ROMA. «Anno Zero», il programma di Michele Santoro(foto) , partirà solo a settembre, probabilmente dal 21. La decisione è stata presa dallo stesso giornalista insieme ai vertici Rai. All'origine dello slittamento, dopo quello dal 27 aprile al 4 maggio, la par condicio.
A fine maggio ci sono le elezioni amministrative. Gli altri problemi, relativi alla disponibilità dello studio che alla «concorrenza» con il Grandre fratello, sarebbero stati superati.

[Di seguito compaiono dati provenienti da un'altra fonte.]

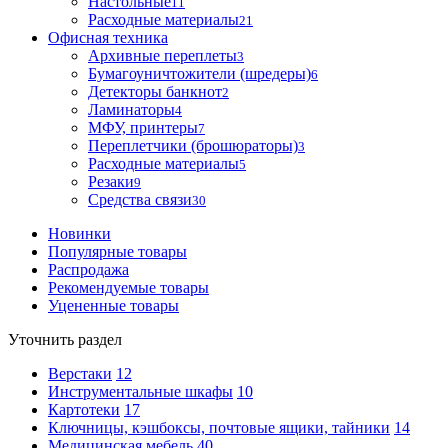
Настольные
11
Расходные материалы
21
Офисная техника
Архивные переплеты
3
Бумагоуничтожители (шредеры)
6
Детекторы банкнот
2
Ламинаторы
4
МФУ, принтеры
7
Переплетчики (брошюраторы)
3
Расходные материалы
5
Резаки
9
Средства связи
30
Новинки
Популярные товары
Распродажа
Рекомендуемые товары
Уцененные товары
Уточнить раздел
Верстаки
12
Инструментальные шкафы
10
Картотеки
17
Ключницы, кэшбоксы, почтовые ящики, тайники
14
Медицинская мебель
40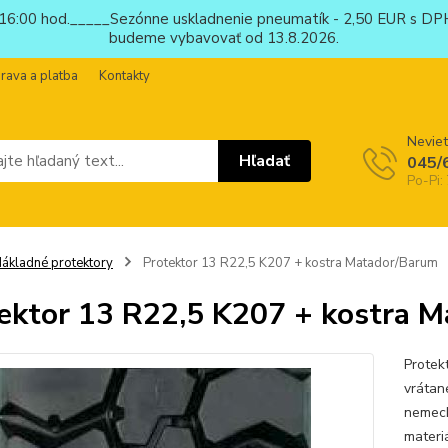
6:00 hod._____Sezónne uskladnenie pneumatík - 2,50 EUR s DPH
budeme vybavovať od 13.8.2026.
rava a platba
Kontakty
Neviet
Hľadať
045/
Po-Pi:
ákladné protektory
Protektor 13 R22,5 K207 + kostra Matador/Barum
ektor 13 R22,5 K207 + kostra 
Protek
vrátan
nemeck
materi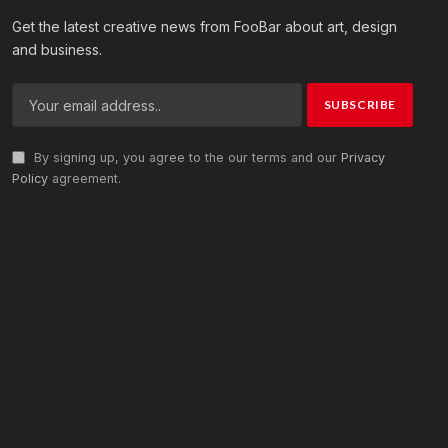
Get the latest creative news from FooBar about art, design
and business.
By signing up, you agree to the our terms and our
Privacy
Policy
agreement.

Il caso Santoro sembrò arrivare a una soluzione il 13 dicembre dello scorso anno, quando il cda Rai votò all'unanimità la «piena utilizzazione» in azienda del giornalista (ma anche, a maggioranza, il mandato al direttore generale di ricorrere contro la sentenza del tribunale del lavoro favorevole al giornalista). Una decisione seguita a quella di Santoro di lasciare il suo seggio da europarlamentare a Strasburgo, annunciata a sorpresa il 19 ottobre, alla vigilia della partecipazione al «Rockpolitik» di Adriano Celentano. L'ipotesi del direttore generale Meocci comprendeva due o tre prime serate su Raidue nel periodo dal 15 gennaio al 10 febbraio 2006 e la realizzazione di 9 reportage di un'ora, in seconda serata, da maggio. A inizio 2006 il rientro di Santoro è tornato all'attenzione del consiglio: l'11 gennaio, anche se in via informale, è emersa l'indicazione di tre prime serate evento a febbraio su Raitre (essendo in quel periodo Raidue rete olimpica) e poi dei reportage, a maggio, sulla seconda rete. Il 25 gennaio il colpo di scena in commissione di Vigilanza: nel regolamento sulla par condicio, la maggioranza vota un emendamento che vieta di fatto al conduttore il ritorno in video prima delle elezioni. A marzo, infine, l'ultima pronuncia della Rai: dal 27 aprile su Raidue per sette puntate. E, alla fine del mese, l'ufficializzazione del nome del programma, «Anno Zero». I paletti imposti dalla par condicio in vista delle amministrative del 28 maggio avrebbero rischiato di ingessare il programma. Dal possibile slittamento al 4 maggio ci si è cosi risolti ad un rinvio a dopo l'estate.